## EXCERPT PROVIDED

##########

Extended Latin Character Sets

About two years ago I posted my thoughts on extended Cyrillic character sets. Now we’re finally ready to talk about future extended Latin character sets, and to better document what we consider to be the existing Latin character sets as well. The largest character sets here (Adobe Latin 4 and Adobe Latin 5) are drafts; I welcome any feedback, especially (though not only) on things that “ought to be in Adobe Latin 5” but aren’t there yet.

This post owes a special thanks to my colleague Miguel Sousa, who spent many hours compiling lists based on my spreadsheets and directions, and checked my data repeatedly in various ways. Any errors are probably mine, but he created the linked tables of HTML which are linked from this page, as well as the tab-delimited text files which are linked in turn from those pages.


Prelude

What is “Latin” anyway? That’s the writing system used for European languages including English, but also everything from Portuguese to Turkish, Lithuanian to Italian. Many languages written with the Latin writing system use accented characters, and some unusual letters peculiar to only one or two languages, such as the eth, thorn and yogh. Some countries have switched to (or from) Latin versus other writing systems at various points in history; for example, in recent years there have been a number of former Soviet bloc countries which have switched to Latin from Cyrillic for political reasons.

I should also point out that there’s a bit of a misnomer in the title and body text of this post: I refer to “characters” and “character sets.” Why is this a problem? A “character” is a fundamental element with its own unique codepoint in Unicode. A “glyph” may represent a single character, several characters (as with a ligature), or even just a part of a character that combines with other glyphs to create the full character.

##########

## GIVEN RECORDS
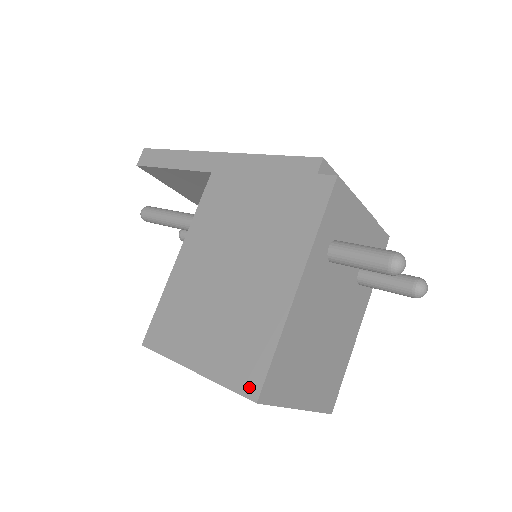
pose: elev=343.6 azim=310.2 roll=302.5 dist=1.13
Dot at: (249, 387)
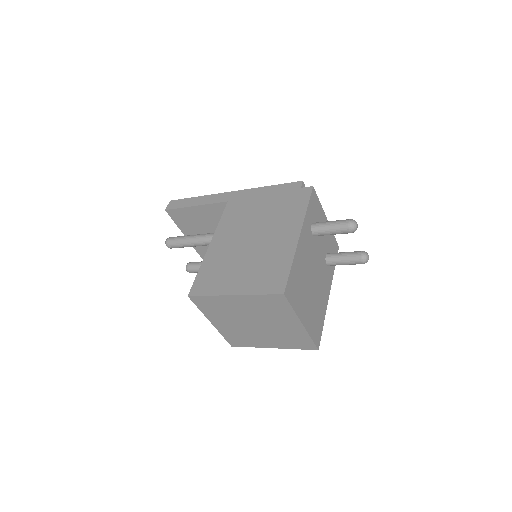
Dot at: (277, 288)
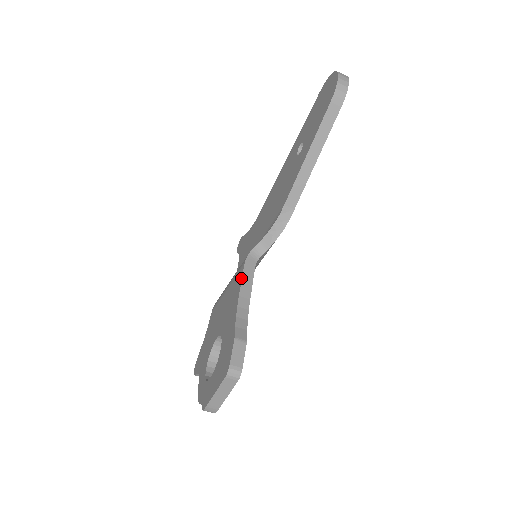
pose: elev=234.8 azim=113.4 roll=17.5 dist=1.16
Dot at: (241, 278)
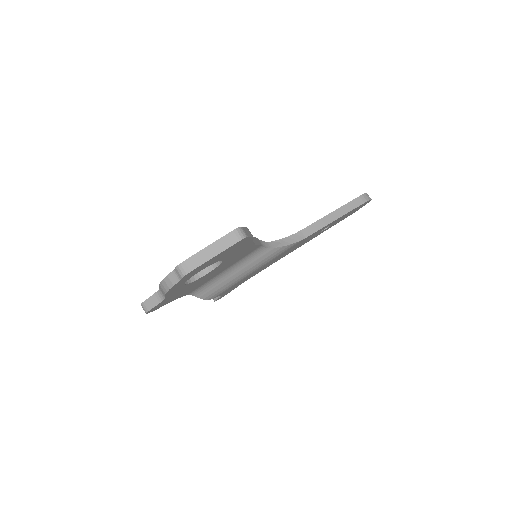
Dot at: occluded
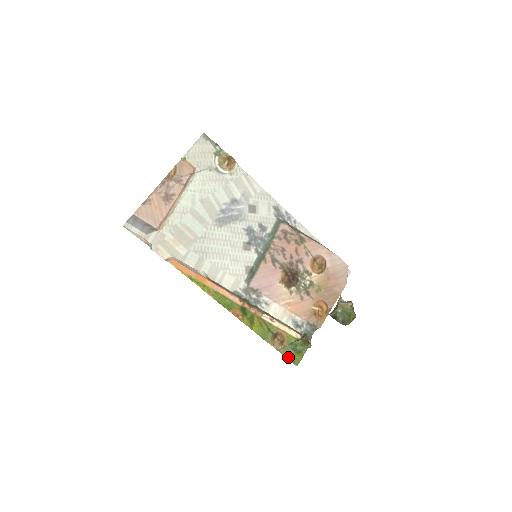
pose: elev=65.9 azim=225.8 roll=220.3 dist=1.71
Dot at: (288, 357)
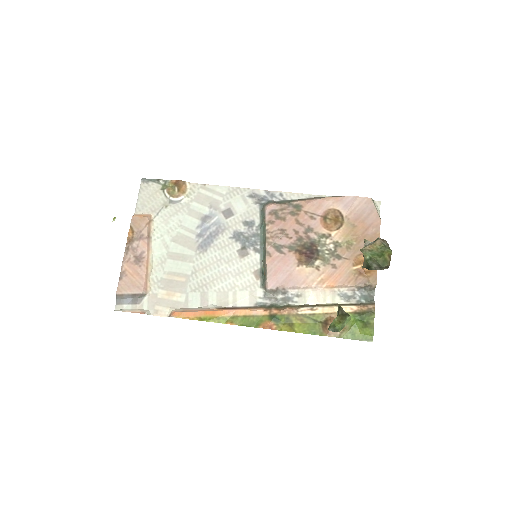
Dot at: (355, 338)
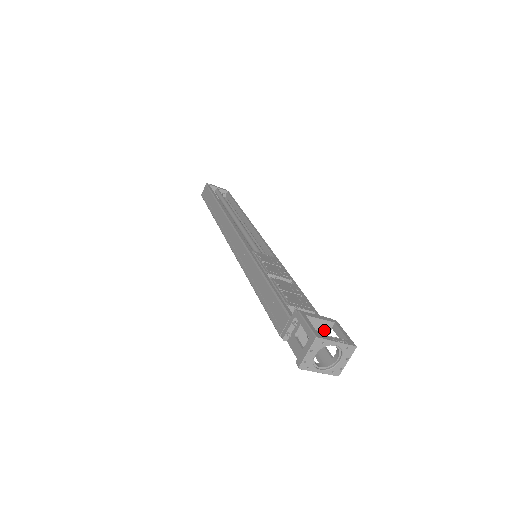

##########

From the post on extended Latin character sets, transcribe the passage beginning with the words "About two years" and ending after "aren’t there yet.".

## REPLY TO THE EXERCISE
About two years ago I posted my thoughts on extended Cyrillic character sets. Now we’re finally ready to talk about future extended Latin character sets, and to better document what we consider to be the existing Latin character sets as well. The largest character sets here (Adobe Latin 4 and Adobe Latin 5) are drafts; I welcome any feedback, especially (though not only) on things that “ought to be in Adobe Latin 5” but aren’t there yet.